Apple has to decide what to do with its growing cash pile, and according to Tim Cook, the company is in “very very active” talks. Still he ended Apple’s annual shareholder meeting without giving any additional insight into what the fate of the $137.1 billion in cash and investments will be.
During the annual meeting shareholders re-elected Apple’s board, approved Ernst & Young LLP as accountants, and passed a non-binding measure on executive compensation.
Being more sensitive to shareholders’ concerns than his predecessor, Steve Jobs, also means Cook is now under pressure from shareholders to issue increased dividends, or to offer stock buyback or a new class of preferred shares to compensate investors since the company’s shares dropped 36% from their September peak.
Additionally, neither he nor the Apple board are satisfied with the falling stock price, Cook emphasized. But the company is focusing on the long term, and the long-term question for investors is whether or not Apple can continue this tremendous growth. Referring to last year, Cook highlighted that Apple has grown by about $48 billion, booking $24 billion from China alone, the biggest sales revenue of all US technology companies they are “aware of”.

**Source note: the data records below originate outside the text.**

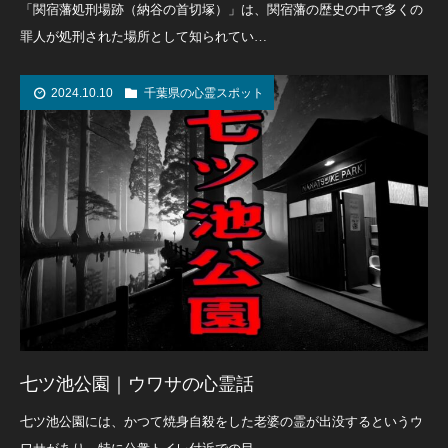
「関宿藩処刑場跡（納谷の首切塚）」は、関宿藩の歴史の中で多くの
罪人が処刑された場所として知られてい…
2024.10.10
千葉県の心霊スポット
七ツ池公園｜ウワサの心霊話
七ツ池公園には、かつて焼身自殺をした老婆の霊が出没するというウ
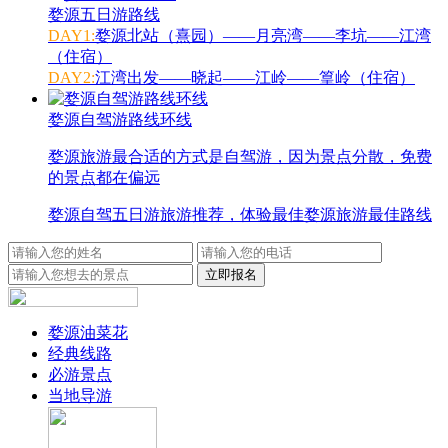
婺源五日游路线
DAY1:
婺源北站（熹园）——月亮湾——李坑——江湾
（住宿）
DAY2:
江湾出发——晓起——江岭——篁岭（住宿）
婺源自驾游路线环线
婺源旅游最合适的方式是自驾游，因为景点分散，免费
的景点都在偏远
婺源自驾五日游旅游推荐，体验最佳婺源旅游最佳路线
婺源油菜花
经典线路
必游景点
当地导游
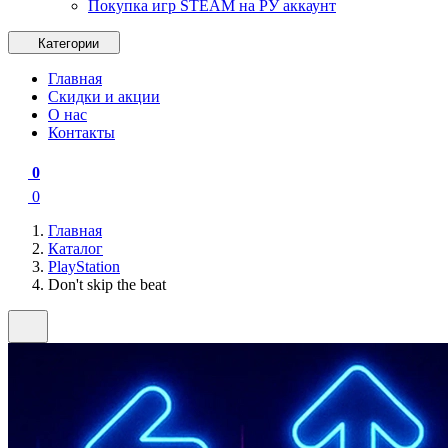
Покупка игр STEAM на РУ аккаунт
Категории
Главная
Скидки и акции
О нас
Контакты
0
0
Главная
Каталог
PlayStation
Don't skip the beat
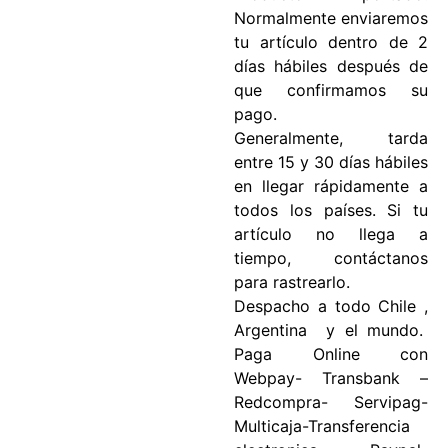
Normalmente enviaremos
tu artículo dentro de 2
días hábiles después de
que confirmamos su
pago.
Generalmente, tarda
entre 15 y 30 días hábiles
en llegar rápidamente a
todos los países. Si tu
artículo no llega a
tiempo, contáctanos
para rastrearlo.
Despacho a todo Chile ,
Argentina y el mundo.
Paga Online con
Webpay- Transbank –
Redcompra- Servipag-
Multicaja-Transferencia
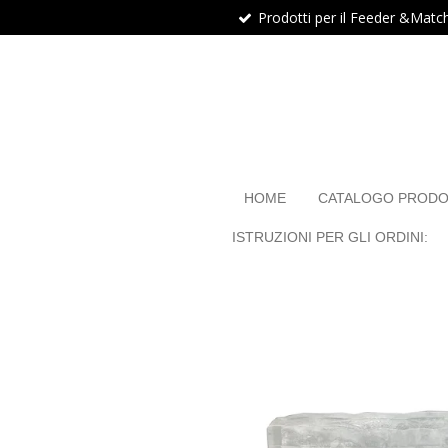
Prodotti per il Feeder &Matc
Vai
al
contenuto
principale
HOME
CATALOGO PRODO
ISTRUZIONI PER GLI ORDINI:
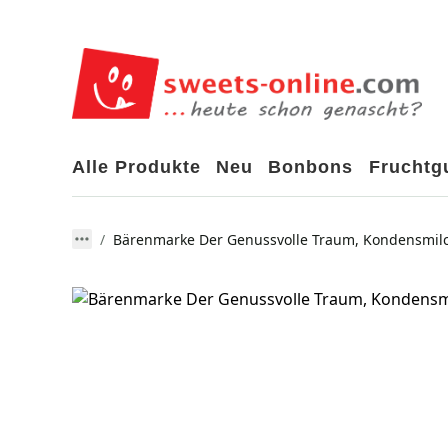
Alle Produkte
Neu
Bonbons
Frucht
Bärenmarke Der Genussvolle Traum, Kondensmilc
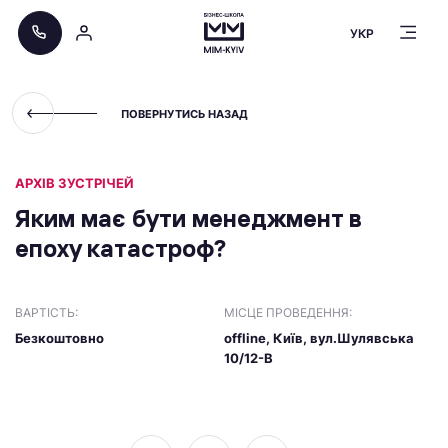
УКР
ПОВЕРНУТИСЬ НАЗАД
АРХІВ ЗУСТРІЧЕЙ
Яким має бути менеджмент в
епоху катастроф?
ВАРТІСТЬ:
МІСЦЕ ПРОВЕДЕННЯ:
Безкоштовно
offline, Київ, вул.Шулявська
10/12-В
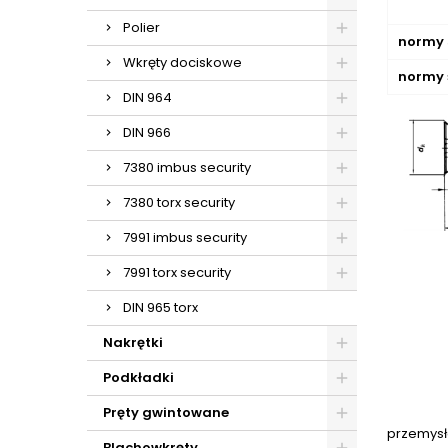
Polier
normy s
Wkręty dociskowe
normy 
DIN 964
DIN 966
7380 imbus security
7380 torx security
7991 imbus security
7991 torx security
DIN 965 torx
Nakrętki
Podkładki
Pręty gwintowane
przemysł
Blachowkręty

When asked whether he still considers the Einhorn lawsuit silly, he said he does, despite the judge’s ruling. A proposal that would have required Apple to get shareholder approval before issuing a new class of preferred shares was scrapped before the meeting.
As anticipated, Tim Cook was vague when talking about future plans. He said: “Obviously, we’re looking at new categories — we don’t talk about them, but we’re looking at them”.